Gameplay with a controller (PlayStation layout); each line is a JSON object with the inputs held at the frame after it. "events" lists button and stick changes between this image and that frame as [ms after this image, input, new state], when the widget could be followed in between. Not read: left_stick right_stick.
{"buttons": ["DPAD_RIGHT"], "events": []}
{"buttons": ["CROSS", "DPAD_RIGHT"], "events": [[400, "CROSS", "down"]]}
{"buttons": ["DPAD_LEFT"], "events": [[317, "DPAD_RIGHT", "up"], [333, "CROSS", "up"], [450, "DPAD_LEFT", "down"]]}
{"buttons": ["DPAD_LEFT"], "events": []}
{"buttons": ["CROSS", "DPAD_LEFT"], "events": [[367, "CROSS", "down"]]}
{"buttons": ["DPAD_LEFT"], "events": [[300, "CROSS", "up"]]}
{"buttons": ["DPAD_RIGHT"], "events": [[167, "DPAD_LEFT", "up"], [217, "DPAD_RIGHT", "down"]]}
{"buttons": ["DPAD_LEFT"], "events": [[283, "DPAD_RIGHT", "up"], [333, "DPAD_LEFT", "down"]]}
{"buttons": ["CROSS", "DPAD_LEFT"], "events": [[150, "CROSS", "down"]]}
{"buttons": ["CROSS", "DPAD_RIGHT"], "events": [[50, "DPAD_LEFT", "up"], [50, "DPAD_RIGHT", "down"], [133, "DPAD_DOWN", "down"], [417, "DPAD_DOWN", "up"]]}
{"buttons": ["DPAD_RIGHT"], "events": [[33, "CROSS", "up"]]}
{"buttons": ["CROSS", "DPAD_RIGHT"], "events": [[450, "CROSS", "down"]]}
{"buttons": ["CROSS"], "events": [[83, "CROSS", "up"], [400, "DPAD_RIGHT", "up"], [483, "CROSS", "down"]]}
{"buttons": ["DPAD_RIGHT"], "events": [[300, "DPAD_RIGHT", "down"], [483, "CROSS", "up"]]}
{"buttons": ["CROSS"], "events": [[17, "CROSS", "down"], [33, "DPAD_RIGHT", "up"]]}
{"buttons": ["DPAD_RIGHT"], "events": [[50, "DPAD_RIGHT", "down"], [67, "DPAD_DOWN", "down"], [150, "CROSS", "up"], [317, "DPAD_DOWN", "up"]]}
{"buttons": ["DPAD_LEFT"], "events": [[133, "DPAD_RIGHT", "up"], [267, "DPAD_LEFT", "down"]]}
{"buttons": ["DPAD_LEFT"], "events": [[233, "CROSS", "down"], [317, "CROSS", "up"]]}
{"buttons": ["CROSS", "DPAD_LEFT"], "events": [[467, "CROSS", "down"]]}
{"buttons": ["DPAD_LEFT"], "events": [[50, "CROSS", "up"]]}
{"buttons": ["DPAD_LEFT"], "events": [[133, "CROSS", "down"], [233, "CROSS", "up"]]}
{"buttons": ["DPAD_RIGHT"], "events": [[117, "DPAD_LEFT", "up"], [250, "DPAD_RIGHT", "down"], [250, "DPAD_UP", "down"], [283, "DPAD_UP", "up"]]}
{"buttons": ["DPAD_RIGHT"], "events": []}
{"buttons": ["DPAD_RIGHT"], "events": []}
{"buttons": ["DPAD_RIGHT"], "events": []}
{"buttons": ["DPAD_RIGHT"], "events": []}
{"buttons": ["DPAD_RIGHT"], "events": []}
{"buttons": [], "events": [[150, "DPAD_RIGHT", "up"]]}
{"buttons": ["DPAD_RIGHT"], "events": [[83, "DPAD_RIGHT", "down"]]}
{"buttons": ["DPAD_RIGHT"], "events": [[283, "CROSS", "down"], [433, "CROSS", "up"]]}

AIM OF THE TASK
Copy out the material above in full so that every line matches the original.

RESULT OF THE TASK
Gameplay with a controller (PlayStation layout); each line is a JSON object with the inputs held at the frame after it. "events" lists button and stick changes between this image and that frame as [ms after this image, input, new state], when the widget could be followed in between. Not read: left_stick right_stick.
{"buttons": ["DPAD_RIGHT"], "events": []}
{"buttons": ["CROSS", "DPAD_RIGHT"], "events": [[400, "CROSS", "down"]]}
{"buttons": ["DPAD_LEFT"], "events": [[317, "DPAD_RIGHT", "up"], [333, "CROSS", "up"], [450, "DPAD_LEFT", "down"]]}
{"buttons": ["DPAD_LEFT"], "events": []}
{"buttons": ["CROSS", "DPAD_LEFT"], "events": [[367, "CROSS", "down"]]}
{"buttons": ["DPAD_LEFT"], "events": [[300, "CROSS", "up"]]}
{"buttons": ["DPAD_RIGHT"], "events": [[167, "DPAD_LEFT", "up"], [217, "DPAD_RIGHT", "down"]]}
{"buttons": ["DPAD_LEFT"], "events": [[283, "DPAD_RIGHT", "up"], [333, "DPAD_LEFT", "down"]]}
{"buttons": ["CROSS", "DPAD_LEFT"], "events": [[150, "CROSS", "down"]]}
{"buttons": ["CROSS", "DPAD_RIGHT"], "events": [[50, "DPAD_LEFT", "up"], [50, "DPAD_RIGHT", "down"], [133, "DPAD_DOWN", "down"], [417, "DPAD_DOWN", "up"]]}
{"buttons": ["DPAD_RIGHT"], "events": [[33, "CROSS", "up"]]}
{"buttons": ["CROSS", "DPAD_RIGHT"], "events": [[450, "CROSS", "down"]]}
{"buttons": ["CROSS"], "events": [[83, "CROSS", "up"], [400, "DPAD_RIGHT", "up"], [483, "CROSS", "down"]]}
{"buttons": ["DPAD_RIGHT"], "events": [[300, "DPAD_RIGHT", "down"], [483, "CROSS", "up"]]}
{"buttons": ["CROSS"], "events": [[17, "CROSS", "down"], [33, "DPAD_RIGHT", "up"]]}
{"buttons": ["DPAD_RIGHT"], "events": [[50, "DPAD_RIGHT", "down"], [67, "DPAD_DOWN", "down"], [150, "CROSS", "up"], [317, "DPAD_DOWN", "up"]]}
{"buttons": ["DPAD_LEFT"], "events": [[133, "DPAD_RIGHT", "up"], [267, "DPAD_LEFT", "down"]]}
{"buttons": ["DPAD_LEFT"], "events": [[233, "CROSS", "down"], [317, "CROSS", "up"]]}
{"buttons": ["CROSS", "DPAD_LEFT"], "events": [[467, "CROSS", "down"]]}
{"buttons": ["DPAD_LEFT"], "events": [[50, "CROSS", "up"]]}
{"buttons": ["DPAD_LEFT"], "events": [[133, "CROSS", "down"], [233, "CROSS", "up"]]}
{"buttons": ["DPAD_RIGHT"], "events": [[117, "DPAD_LEFT", "up"], [250, "DPAD_RIGHT", "down"], [250, "DPAD_UP", "down"], [283, "DPAD_UP", "up"]]}
{"buttons": ["DPAD_RIGHT"], "events": []}
{"buttons": ["DPAD_RIGHT"], "events": []}
{"buttons": ["DPAD_RIGHT"], "events": []}
{"buttons": ["DPAD_RIGHT"], "events": []}
{"buttons": ["DPAD_RIGHT"], "events": []}
{"buttons": [], "events": [[150, "DPAD_RIGHT", "up"]]}
{"buttons": ["DPAD_RIGHT"], "events": [[83, "DPAD_RIGHT", "down"]]}
{"buttons": ["DPAD_RIGHT"], "events": [[283, "CROSS", "down"], [433, "CROSS", "up"]]}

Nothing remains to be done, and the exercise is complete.